In fact, they (eventually) displayed it,
right there out in the open.
And in their solidarity, they found Resurrection.
Between 1922–1924 José Clemente Orozco painted this image “Christ destroys his cross.” I think it was about today’s reading, the second reading. Did you hear it?
Near the end?
Therefore, since we are surrounded by so great a cloud of witnesses, let us also lay aside every weight and the sin that clings so closely, and let us run with perseverance the race that is set before us, 2 looking to Jesus the pioneer and perfecter of our faith, who for the sake of the joy that was set before him endured the cross, DESTROYING (καταφρονήσας ) its shame, and has taken his seat at the right hand of the throne of God.
How do you picture shame? The bad, bad shame? The hurtful, debilitating, paralyzing, awful shame? Not chosen, but forced onto us, not for anything we’ve done, but simply “because” of who we are?”

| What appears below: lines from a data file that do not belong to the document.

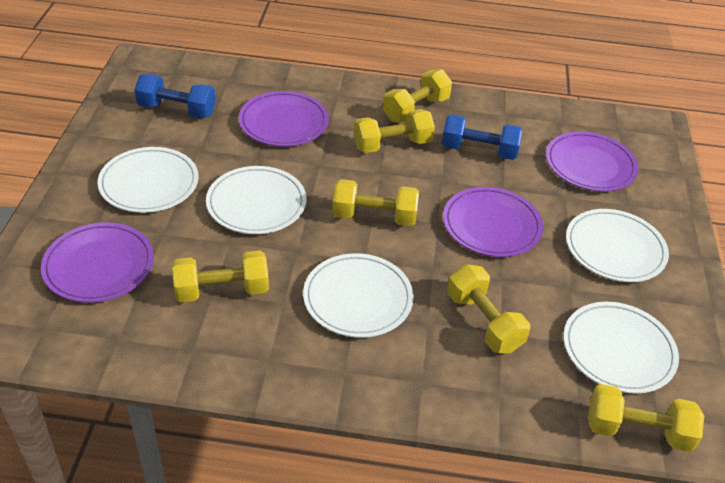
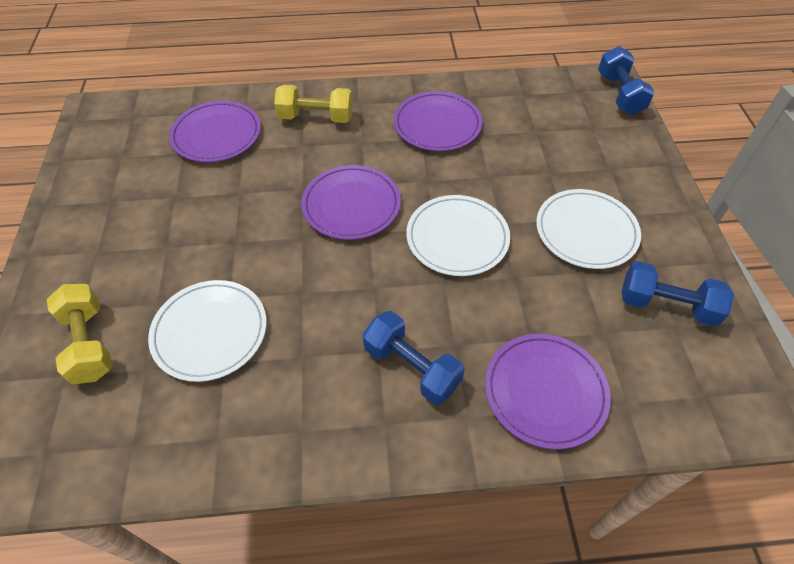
blue dumbbell: 2 -> 3
white plate: 5 -> 3
yellow dumbbell: 6 -> 2

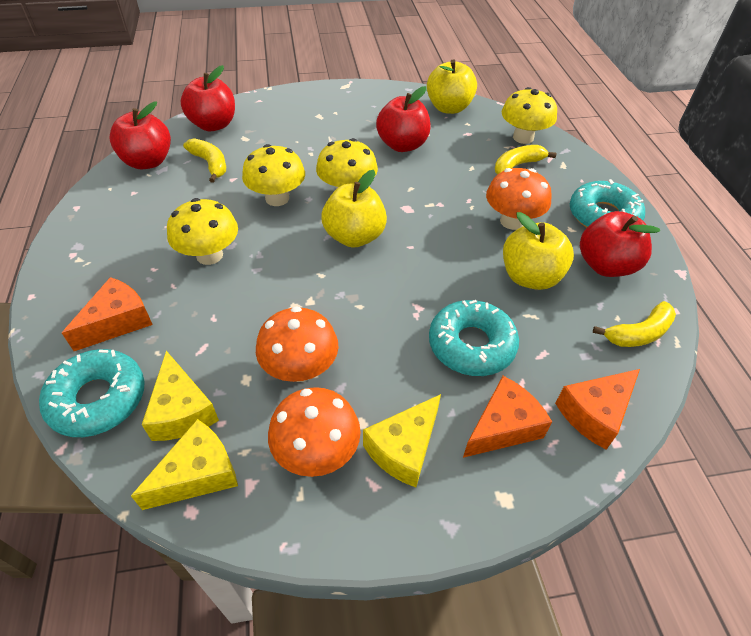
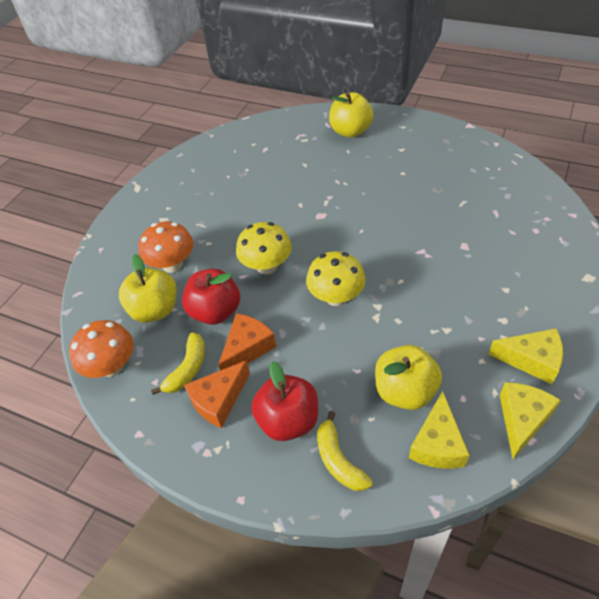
orange cheese: 3 -> 2
orange mushroom: 3 -> 2
red apple: 4 -> 2
turquoise donut: 3 -> 0
yellow banana: 3 -> 2
yellow mushroom: 4 -> 2

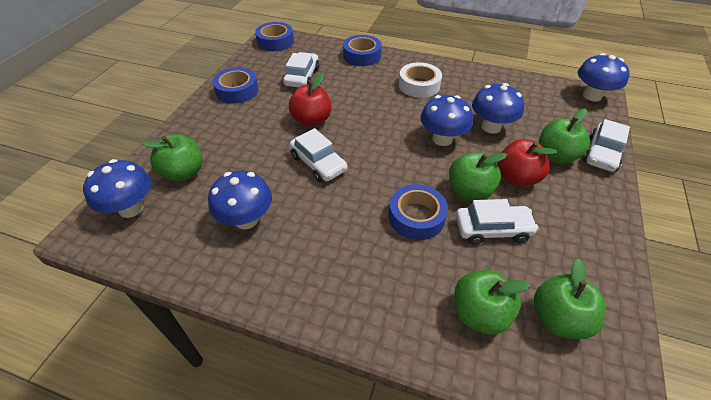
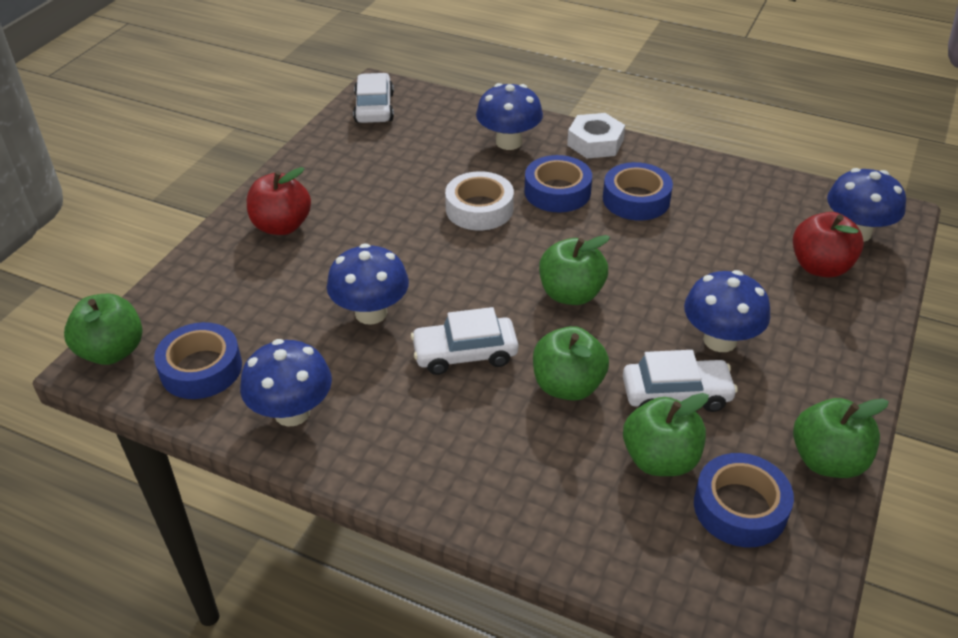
white car: 4 -> 3
white nut: 0 -> 1

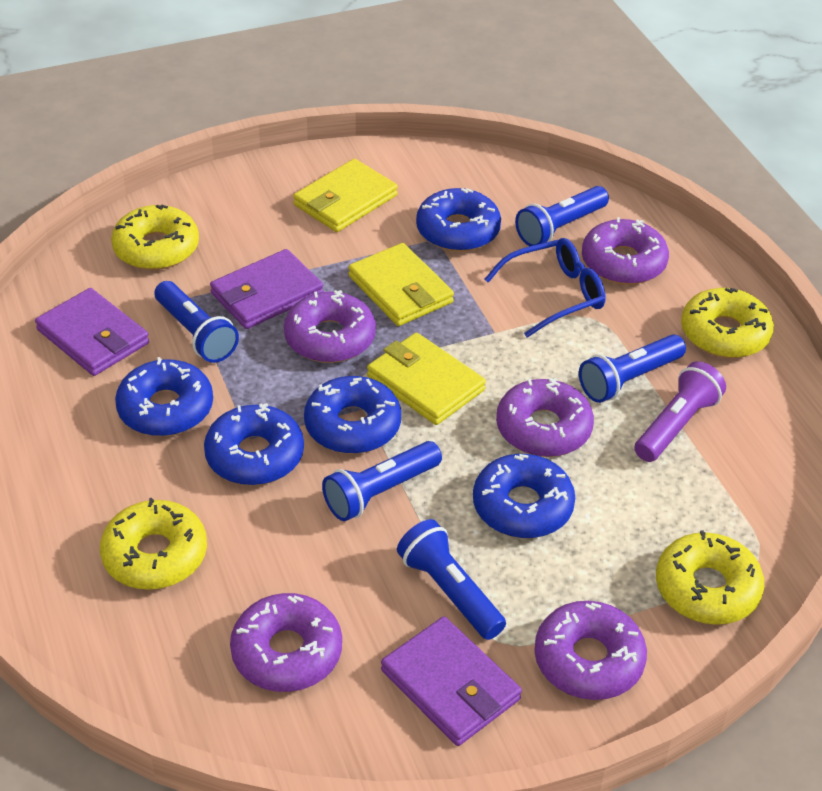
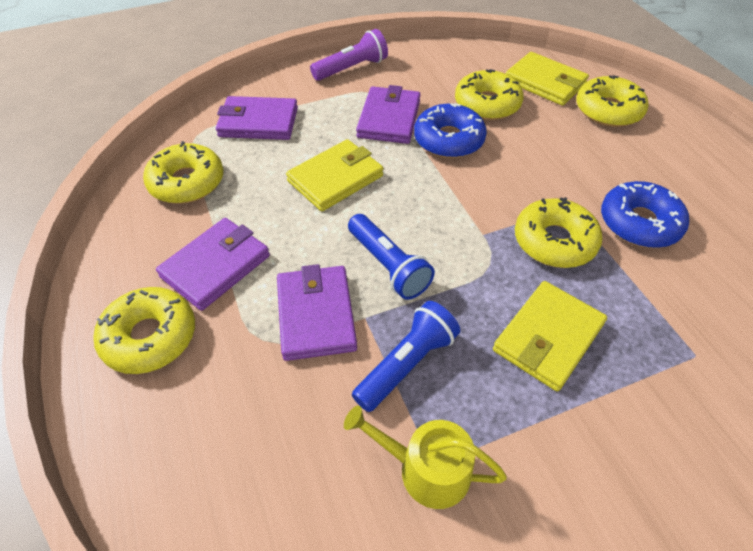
blue donut: 5 -> 2
blue flashlight: 5 -> 2
blue glasses: 1 -> 0
purple donut: 5 -> 0
purple wallet: 3 -> 4
yellow donut: 4 -> 5
yellow watering can: 0 -> 1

In the first century, if you asked someone, they might say:
Shame personified looks just like this:
[point to the crucifix again].
But the Christians saw something different.

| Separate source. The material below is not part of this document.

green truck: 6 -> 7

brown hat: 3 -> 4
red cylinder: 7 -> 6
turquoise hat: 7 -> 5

In pain there was no shame.
But rather a reason to gather.
A reason for solidarity.
The early people of the Christian faith were always being shamed, by their neighbors, by their rulers, by their classmates, by their families and former-friends; simply because they were who they were.
And though there were days, perhaps, when they felt it, felt the heaviness of depression, or the paralysis of fear that come with shame,
together, in community, they found strength, and they reminded one another that
there was nothing to do to make God love them more, and nothing they could do to make God love them less…
that God loved them unconditionally, and without reservation or hesitation—
and that nothing could separate them from the Love of God in Christ Jesus,
whose kingdom will come
whose will will be done
on earth as it is in heaven…
They gathered in their pain, in the presence of the God of the Cross and the God of Resurrection
who calls us beloved, who calls us to the work of God’s kingdom, and who calls us to acts of love and charity and liberation in the midst of a world that often glamorizes and deifies and idolizes its opposite.
May we be assured of the promise of God’s liberating love.
May God destroy any shame that controls us, that keeps us from liberating love,
And may the peace that passes all understanding guard our hearts and minds in Christ Jesus our Lord.